O'Shaughnessy Maureen A, Tande Aaron J, Vasoo Shawn, Enzler Mark J, Berbari Elie F, Shin Alexander Y
Department of Orthopedic Surgery, Mayo Clinic, Rochester, MN.
Division of Infectious Diseases, Department of Internal Medicine, Mayo Clinic, Rochester, MN.
J Hand Surg Am. 2017 Feb;42(2):e77-e89. doi: 10.1016/j.jhsa.2016.11.014. Epub 2016 Dec 20.
Fungal infections involving the tenosynovium of the upper extremity are uncommon and are often misdiagnosed. This study evaluates the epidemiology, diagnosis, treatment, and outcomes of patients with fungal tenosynovitis of the upper extremity over a 20-year period.
A retrospective review of all culture-confirmed cases of fungal tenosynovitis of the upper extremity treated between 1990 and 2013 at a single institution was performed. Clinical data included patient and epidemiologic risk factors, causative fungal organism, surgical management, antimicrobial regimen, recurrence rates, and outcomes.

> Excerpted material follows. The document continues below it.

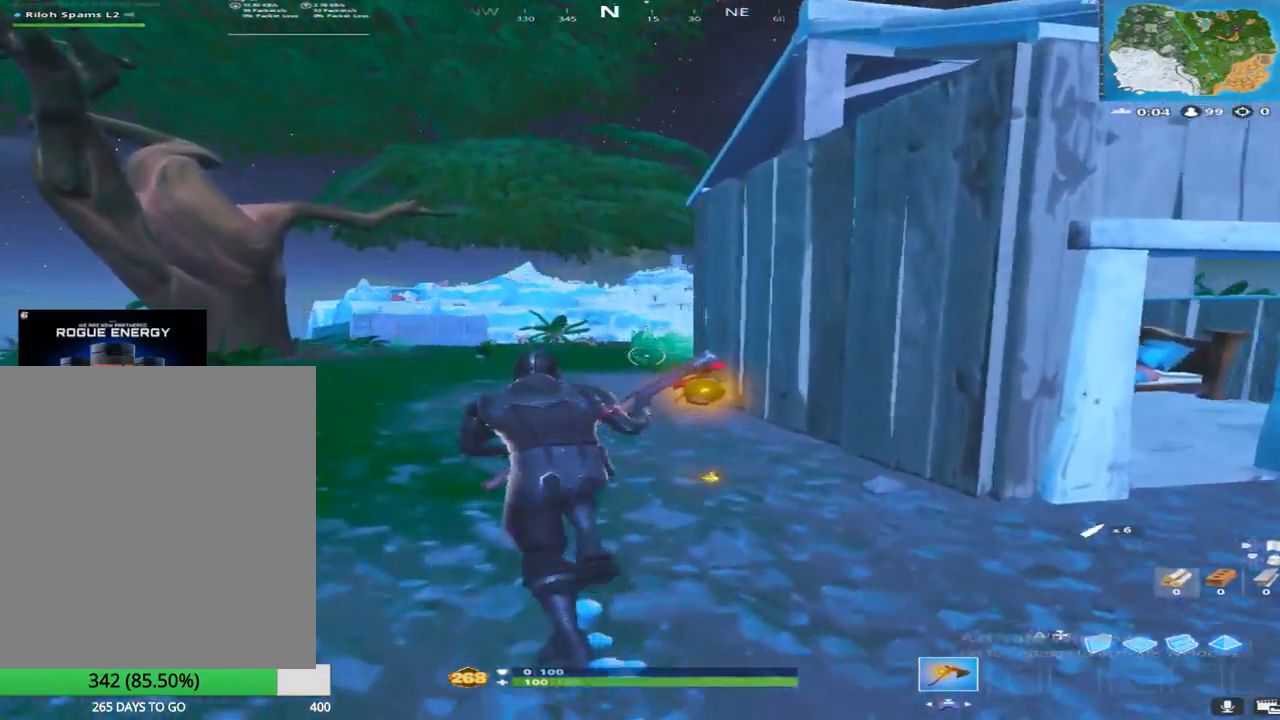
{"buttons": [], "left_stick": "up-left", "right_stick": "center", "events": []}
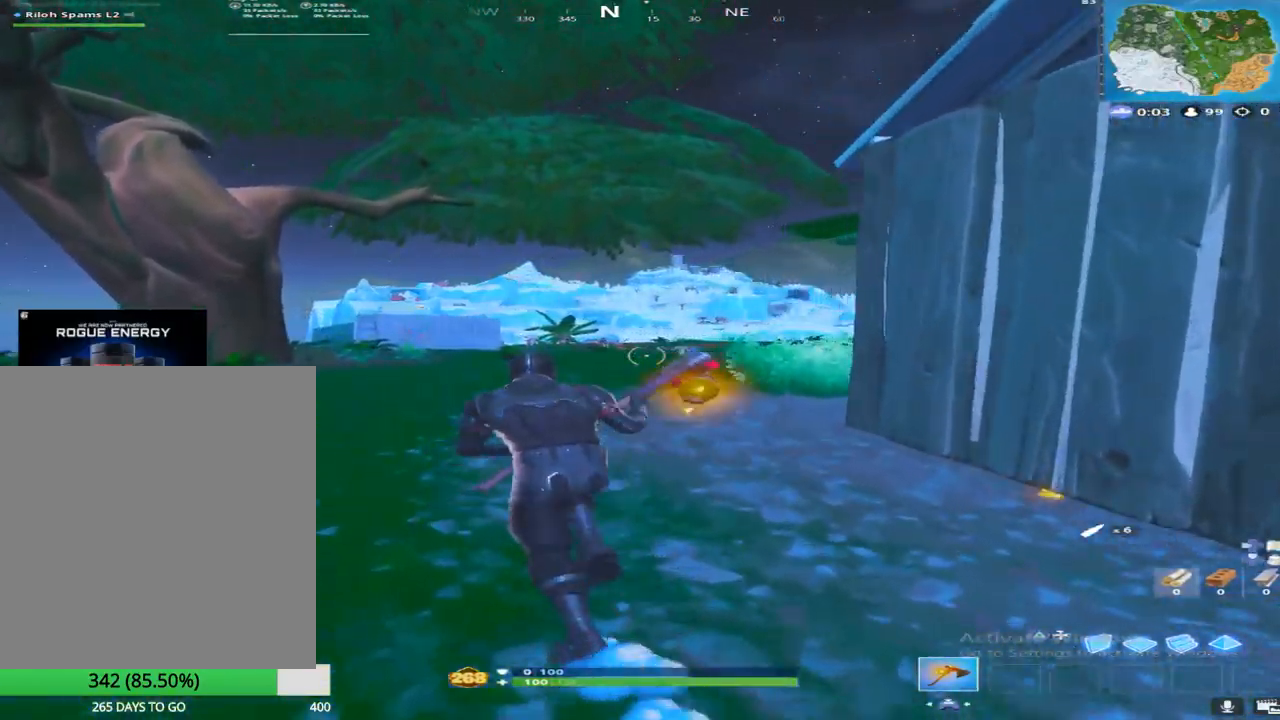
{"buttons": [], "left_stick": "up", "right_stick": "center", "events": [[217, "left_stick", "up"]]}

There were 10 patients (9 female, 1 male) who met the inclusion criteria. The mean patient age was 60 years (range, 47-76 y). Identified pathogens included Histoplasmacapsulatum (7), Coccidioides posadasii/immitis (2), and Cryptococcus neoformans (1). Eight patients were on immunosuppressant medications at the time of diagnosis. The most common clinical presentation was subacute localized pain, swelling, and erythema consistent with tenosynovitis. The diagnosis was delayed by a median of 6 months (range, 0-48 mo). The most helpful diagnostic imaging studies included magnetic resonance imaging and ultrasound. All patients were treated with extensive surgical synovectomy and debridement. Seven patients were treated by a single surgery, whereas 3 required multiple consecutive debridements (2, 7, and 10 surgeries). The mean course of initial antimicrobial therapy was 8.2 months (range, 3-12 mo). Clinical recurrence was noted in 3 patients (30%) during a median follow-up period of 46 months (range, 7-250 mo). Both patients with Coccidioides infection incurred recurrence.
Although uncommon, surgeons and clinicians should consider a diagnosis of fungal tenosynovitis among immunocompromised patients with signs of mild tenosynovitis and should consider operative debridement and biopsy. Although the majority of patients were successfully treated with surgical debridement and antimicrobial therapy, a recurrence rate of 30% highlights the need for close post-treatment follow-up.
TYPE OF STUDY/LEVEL OF EVIDENCE: Therapeutic V.
累及上肢腱鞘的真菌感染并不常见,且常被误诊。本研究评估了20年间上肢真菌性腱鞘炎患者的流行病学、诊断、治疗及预后情况。
对1990年至2013年在单一机构接受治疗的所有经培养确诊的上肢真菌性腱鞘炎病例进行回顾性研究。临床资料包括患者及流行病学危险因素、致病真菌种类、手术治疗、抗菌治疗方案、复发率及预后情况。
有10例患者(9例女性,1例男性)符合纳入标准。患者平均年龄为60岁(范围47 - 76岁)。鉴定出的病原体包括荚膜组织胞浆菌(7例)、波萨达斯球孢子菌/粗球孢子菌(2例)和新型隐球菌(1例)。8例患者在诊断时正在使用免疫抑制药物。最常见的临床表现为与腱鞘炎相符的亚急性局部疼痛、肿胀和红斑。诊断延迟的中位时间为6个月(范围0 - 48个月)。最有用的诊断性影像学检查包括磁共振成像和超声。所有患者均接受了广泛的手术滑膜切除术和清创术。7例患者接受了单次手术,而3例患者需要连续多次清创(2次、7次和10次手术)。初始抗菌治疗的平均疗程为8.2个月(范围3 - 12个月)。在中位随访期46个月(范围7 - 250个月)内,3例患者(30%)出现临床复发。两例球孢子菌感染患者均复发。
尽管罕见,但外科医生和临床医生应在有轻度腱鞘炎体征的免疫功能低下患者中考虑真菌性腱鞘炎的诊断,并应考虑手术清创和活检。尽管大多数患者通过手术清创和抗菌治疗获得成功治疗,但30%的复发率凸显了治疗后密切随访的必要性。